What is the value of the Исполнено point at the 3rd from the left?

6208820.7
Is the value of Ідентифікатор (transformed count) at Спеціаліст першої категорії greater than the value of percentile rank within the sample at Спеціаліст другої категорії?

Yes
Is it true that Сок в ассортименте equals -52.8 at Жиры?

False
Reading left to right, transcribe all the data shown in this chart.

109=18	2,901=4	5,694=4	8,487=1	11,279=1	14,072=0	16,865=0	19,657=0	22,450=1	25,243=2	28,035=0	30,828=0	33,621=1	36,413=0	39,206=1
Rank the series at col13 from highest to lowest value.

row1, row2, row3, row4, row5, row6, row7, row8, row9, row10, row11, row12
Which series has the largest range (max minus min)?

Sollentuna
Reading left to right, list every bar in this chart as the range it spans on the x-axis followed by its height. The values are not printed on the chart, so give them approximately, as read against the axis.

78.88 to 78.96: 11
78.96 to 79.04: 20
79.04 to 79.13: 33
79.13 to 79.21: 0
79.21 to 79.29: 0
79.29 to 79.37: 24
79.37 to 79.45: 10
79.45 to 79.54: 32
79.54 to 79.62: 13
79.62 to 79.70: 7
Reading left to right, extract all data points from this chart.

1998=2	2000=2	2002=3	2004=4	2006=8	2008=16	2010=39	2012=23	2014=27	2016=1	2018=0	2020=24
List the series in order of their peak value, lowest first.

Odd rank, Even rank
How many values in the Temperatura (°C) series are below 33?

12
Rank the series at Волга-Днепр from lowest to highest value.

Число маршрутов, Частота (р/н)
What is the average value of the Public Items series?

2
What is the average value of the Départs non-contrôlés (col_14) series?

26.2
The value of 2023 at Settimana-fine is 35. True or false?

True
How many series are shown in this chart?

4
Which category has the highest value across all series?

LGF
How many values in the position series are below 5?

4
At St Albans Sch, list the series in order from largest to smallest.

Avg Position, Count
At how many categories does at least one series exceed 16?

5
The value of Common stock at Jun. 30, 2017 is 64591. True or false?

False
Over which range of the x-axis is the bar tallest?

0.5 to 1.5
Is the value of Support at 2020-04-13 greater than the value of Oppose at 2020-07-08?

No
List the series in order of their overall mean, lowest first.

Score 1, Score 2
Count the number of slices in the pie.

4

Task instructions |
Collect every line above that contains the string "largest", and copy each one in full.

Result |
Which series has the largest range (max minus min)?
At St Albans Sch, list the series in order from largest to smallest.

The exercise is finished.